It has become a cliché that the world is flat as famously described by Thomas Friedman.
But new research by Barry Wellman, a communications professor at the University of Toronto, suggests just the opposite.
Wellman studied millions of tweets and discovered they're not evenly distributed at all. Instead, people are likely to tweet to others locally or, and this is the really interesting part, to people in similar cities globally. So, New Yorkers are more likely to communicate with people in London than Buffalo, and those in Toronto with others in L.A. instead of, say, St. Louis. Wellman found that Twitter use follows airline routes. The heavier-traveled routes had more connections.
This was a small story on NPR yesterday. But it has profound impacts for those of us who think about the future of cities.
It reinforces an idea that has been taking shape for awhile now. It's the notion that, despite all of our new social media, face-to-face contacts still matter. People tweet with others they know and they know them through meeting in the flesh.
What this means for a place like Madison is that we can't depend on Twitter and Facebook and Skype to connect us to the world. We need to be physically connected to major metro areas. Direct flights to Las Vegas and Tampa are nice, but they don't mean much to the future of our city. Direct flights to Washington, New York, Denver, San Francisco and so on really matter.
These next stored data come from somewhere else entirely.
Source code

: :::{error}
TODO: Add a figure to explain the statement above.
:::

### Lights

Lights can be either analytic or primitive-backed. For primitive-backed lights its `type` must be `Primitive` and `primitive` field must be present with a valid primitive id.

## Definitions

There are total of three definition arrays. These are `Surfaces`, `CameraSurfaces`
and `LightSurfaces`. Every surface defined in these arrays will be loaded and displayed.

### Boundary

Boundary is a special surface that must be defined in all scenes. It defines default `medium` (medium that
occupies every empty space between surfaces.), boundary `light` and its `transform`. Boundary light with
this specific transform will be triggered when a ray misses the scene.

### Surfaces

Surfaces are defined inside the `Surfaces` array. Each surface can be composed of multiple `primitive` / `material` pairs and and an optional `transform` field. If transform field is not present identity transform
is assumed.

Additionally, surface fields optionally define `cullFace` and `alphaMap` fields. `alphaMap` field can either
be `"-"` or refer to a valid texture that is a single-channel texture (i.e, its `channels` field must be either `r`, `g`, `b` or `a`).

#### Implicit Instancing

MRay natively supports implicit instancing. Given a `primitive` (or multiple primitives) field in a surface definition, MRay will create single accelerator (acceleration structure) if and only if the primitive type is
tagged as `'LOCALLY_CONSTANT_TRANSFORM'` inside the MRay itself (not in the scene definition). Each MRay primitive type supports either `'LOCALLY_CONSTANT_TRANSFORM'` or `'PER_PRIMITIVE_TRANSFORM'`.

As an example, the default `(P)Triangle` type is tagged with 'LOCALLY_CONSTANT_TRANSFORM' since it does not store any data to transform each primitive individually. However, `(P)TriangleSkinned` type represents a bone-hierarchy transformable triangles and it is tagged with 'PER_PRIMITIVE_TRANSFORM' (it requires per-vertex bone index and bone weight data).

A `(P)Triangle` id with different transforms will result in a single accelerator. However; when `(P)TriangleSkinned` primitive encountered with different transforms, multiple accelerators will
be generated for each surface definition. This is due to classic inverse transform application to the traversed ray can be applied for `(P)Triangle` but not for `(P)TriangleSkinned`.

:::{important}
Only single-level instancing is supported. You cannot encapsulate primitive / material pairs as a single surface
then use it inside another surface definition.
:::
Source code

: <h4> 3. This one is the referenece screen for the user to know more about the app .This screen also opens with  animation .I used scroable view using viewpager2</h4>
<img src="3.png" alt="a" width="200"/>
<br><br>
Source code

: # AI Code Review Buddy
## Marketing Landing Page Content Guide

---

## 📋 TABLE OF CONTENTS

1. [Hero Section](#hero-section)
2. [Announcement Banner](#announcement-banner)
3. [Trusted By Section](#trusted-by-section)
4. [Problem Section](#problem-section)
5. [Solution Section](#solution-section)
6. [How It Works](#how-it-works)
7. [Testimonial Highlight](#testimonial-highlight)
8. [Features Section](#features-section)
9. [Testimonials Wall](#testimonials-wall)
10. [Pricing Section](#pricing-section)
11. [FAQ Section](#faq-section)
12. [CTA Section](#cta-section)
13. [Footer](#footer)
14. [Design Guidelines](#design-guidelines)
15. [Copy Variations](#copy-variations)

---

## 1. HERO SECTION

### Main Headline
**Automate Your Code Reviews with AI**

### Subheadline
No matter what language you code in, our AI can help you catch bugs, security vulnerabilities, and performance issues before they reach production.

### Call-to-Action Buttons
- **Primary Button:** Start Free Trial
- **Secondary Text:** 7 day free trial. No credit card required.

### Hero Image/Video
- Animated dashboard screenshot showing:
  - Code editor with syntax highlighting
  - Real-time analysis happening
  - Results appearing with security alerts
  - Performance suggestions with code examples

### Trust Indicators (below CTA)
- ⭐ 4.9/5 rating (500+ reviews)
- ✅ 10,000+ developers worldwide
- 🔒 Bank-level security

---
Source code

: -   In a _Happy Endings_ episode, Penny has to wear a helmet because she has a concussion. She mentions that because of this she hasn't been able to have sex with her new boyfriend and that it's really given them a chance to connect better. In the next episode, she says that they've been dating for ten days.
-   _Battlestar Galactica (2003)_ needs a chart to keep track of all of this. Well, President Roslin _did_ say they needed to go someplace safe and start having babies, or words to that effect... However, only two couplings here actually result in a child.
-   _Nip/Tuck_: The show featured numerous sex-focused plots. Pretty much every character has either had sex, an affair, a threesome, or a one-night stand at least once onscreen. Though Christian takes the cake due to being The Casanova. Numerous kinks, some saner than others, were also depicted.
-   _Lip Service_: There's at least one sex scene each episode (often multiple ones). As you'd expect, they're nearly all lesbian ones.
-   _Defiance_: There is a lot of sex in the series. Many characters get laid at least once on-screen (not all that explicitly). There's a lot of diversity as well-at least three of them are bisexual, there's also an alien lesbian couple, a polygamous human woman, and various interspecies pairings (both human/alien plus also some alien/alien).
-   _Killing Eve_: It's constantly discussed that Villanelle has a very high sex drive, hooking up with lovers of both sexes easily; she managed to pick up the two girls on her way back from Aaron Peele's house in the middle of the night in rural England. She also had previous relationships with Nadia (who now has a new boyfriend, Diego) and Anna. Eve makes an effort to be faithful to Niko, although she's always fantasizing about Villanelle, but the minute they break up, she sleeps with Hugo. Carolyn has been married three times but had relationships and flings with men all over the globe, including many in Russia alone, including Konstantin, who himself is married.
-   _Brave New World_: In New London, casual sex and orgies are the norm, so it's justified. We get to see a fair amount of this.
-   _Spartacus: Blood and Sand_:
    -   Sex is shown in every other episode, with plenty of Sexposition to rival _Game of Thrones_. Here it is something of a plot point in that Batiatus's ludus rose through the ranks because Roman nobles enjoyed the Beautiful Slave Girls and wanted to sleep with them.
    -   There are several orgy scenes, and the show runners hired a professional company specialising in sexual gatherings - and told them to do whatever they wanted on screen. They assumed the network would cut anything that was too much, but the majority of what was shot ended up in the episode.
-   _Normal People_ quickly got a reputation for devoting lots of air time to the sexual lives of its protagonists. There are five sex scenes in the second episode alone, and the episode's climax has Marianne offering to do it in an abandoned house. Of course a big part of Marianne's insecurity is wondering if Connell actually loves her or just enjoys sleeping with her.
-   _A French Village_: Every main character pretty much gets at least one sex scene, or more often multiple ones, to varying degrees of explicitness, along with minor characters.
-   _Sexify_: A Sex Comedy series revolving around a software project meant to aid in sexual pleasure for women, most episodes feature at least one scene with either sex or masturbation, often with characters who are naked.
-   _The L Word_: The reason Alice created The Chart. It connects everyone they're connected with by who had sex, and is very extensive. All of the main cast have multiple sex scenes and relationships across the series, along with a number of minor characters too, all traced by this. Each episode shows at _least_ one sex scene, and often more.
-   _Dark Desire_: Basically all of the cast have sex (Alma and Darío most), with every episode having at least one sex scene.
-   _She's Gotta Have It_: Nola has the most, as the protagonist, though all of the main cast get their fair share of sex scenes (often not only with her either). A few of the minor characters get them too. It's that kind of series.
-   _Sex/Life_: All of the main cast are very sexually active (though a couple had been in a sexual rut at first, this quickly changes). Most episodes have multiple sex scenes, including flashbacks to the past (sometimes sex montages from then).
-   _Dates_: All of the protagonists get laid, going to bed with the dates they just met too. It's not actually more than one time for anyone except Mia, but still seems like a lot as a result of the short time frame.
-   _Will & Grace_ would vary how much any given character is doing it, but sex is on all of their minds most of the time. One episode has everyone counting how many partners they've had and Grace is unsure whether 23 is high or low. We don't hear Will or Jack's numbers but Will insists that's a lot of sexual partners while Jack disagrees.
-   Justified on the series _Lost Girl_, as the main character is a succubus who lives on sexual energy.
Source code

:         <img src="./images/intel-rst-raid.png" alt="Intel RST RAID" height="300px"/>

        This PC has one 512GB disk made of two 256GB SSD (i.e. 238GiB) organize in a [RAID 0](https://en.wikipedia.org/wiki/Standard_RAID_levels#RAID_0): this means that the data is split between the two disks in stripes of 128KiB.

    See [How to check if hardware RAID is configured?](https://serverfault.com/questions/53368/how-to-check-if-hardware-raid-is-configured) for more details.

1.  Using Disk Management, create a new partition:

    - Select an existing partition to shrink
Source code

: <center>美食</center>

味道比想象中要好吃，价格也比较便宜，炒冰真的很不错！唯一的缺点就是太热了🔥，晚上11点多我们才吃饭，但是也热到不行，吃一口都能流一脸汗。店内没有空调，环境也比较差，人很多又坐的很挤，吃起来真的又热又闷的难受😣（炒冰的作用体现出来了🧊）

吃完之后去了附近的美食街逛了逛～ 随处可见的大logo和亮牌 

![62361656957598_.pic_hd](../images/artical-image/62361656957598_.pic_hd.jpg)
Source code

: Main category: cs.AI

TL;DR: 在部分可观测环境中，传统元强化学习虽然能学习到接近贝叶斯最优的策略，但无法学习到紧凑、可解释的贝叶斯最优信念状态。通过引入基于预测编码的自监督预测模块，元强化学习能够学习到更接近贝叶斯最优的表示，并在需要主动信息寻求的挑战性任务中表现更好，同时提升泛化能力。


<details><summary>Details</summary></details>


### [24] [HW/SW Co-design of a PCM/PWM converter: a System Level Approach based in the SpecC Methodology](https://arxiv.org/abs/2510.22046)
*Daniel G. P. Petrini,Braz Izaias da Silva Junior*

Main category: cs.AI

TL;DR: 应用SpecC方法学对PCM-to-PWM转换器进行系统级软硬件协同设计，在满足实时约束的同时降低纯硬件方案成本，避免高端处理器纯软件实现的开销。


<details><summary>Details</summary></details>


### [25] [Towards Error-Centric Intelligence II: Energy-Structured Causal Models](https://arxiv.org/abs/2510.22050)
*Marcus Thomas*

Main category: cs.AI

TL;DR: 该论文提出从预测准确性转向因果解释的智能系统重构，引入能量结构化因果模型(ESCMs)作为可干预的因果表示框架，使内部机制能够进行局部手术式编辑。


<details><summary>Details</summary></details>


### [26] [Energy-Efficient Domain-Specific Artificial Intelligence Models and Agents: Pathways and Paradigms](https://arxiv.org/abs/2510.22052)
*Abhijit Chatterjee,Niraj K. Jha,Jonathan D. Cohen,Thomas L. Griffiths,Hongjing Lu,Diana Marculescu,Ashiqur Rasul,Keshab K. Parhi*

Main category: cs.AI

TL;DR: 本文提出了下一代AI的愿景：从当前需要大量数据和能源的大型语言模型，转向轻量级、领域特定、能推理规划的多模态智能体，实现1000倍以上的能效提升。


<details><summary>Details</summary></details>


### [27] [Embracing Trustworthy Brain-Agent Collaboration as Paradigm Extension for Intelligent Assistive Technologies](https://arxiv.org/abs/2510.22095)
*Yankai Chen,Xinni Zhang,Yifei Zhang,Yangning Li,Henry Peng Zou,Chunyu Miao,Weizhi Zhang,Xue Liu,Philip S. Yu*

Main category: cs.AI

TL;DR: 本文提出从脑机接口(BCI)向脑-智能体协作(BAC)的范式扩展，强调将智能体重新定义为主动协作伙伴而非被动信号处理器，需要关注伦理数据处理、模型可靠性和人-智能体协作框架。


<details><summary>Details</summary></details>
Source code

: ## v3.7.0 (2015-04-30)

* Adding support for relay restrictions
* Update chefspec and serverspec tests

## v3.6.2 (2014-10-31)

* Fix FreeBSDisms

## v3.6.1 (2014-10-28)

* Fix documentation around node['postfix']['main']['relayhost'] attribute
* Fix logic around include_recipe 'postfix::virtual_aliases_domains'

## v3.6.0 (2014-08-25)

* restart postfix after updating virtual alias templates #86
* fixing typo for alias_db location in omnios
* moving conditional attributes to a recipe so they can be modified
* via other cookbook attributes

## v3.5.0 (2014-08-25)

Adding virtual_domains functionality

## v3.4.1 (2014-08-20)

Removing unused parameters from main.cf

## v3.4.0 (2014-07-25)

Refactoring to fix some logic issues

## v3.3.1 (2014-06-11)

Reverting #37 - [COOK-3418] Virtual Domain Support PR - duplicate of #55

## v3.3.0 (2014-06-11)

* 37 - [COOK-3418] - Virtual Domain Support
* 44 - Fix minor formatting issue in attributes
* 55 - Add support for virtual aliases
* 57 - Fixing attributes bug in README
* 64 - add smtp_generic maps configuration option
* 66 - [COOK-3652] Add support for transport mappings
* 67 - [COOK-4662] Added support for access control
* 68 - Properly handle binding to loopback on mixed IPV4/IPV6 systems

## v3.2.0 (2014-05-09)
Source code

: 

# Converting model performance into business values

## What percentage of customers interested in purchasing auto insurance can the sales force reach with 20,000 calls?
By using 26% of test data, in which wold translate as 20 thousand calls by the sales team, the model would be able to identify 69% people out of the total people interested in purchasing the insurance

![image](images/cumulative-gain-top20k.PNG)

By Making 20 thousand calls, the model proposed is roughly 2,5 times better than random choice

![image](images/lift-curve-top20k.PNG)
It also underscores, painfully, what a huge economic development blunder it was for Gov. Walker to give up our connection on the Chicago to Minneapolis high-speed rail line.
Finally, the research reminds us once again that cities and place matters. As Witold Rybczynski has written about Jane Jacobs' neighborhood:
(Hudson Street) provided the venue for a continuous conversation... kept alive by frequent random collisions of people and ideas.
Cities are by definition places where people come into contact with one another. Physically. And that flesh and blood contact has not become irrelevant. It's more important than ever.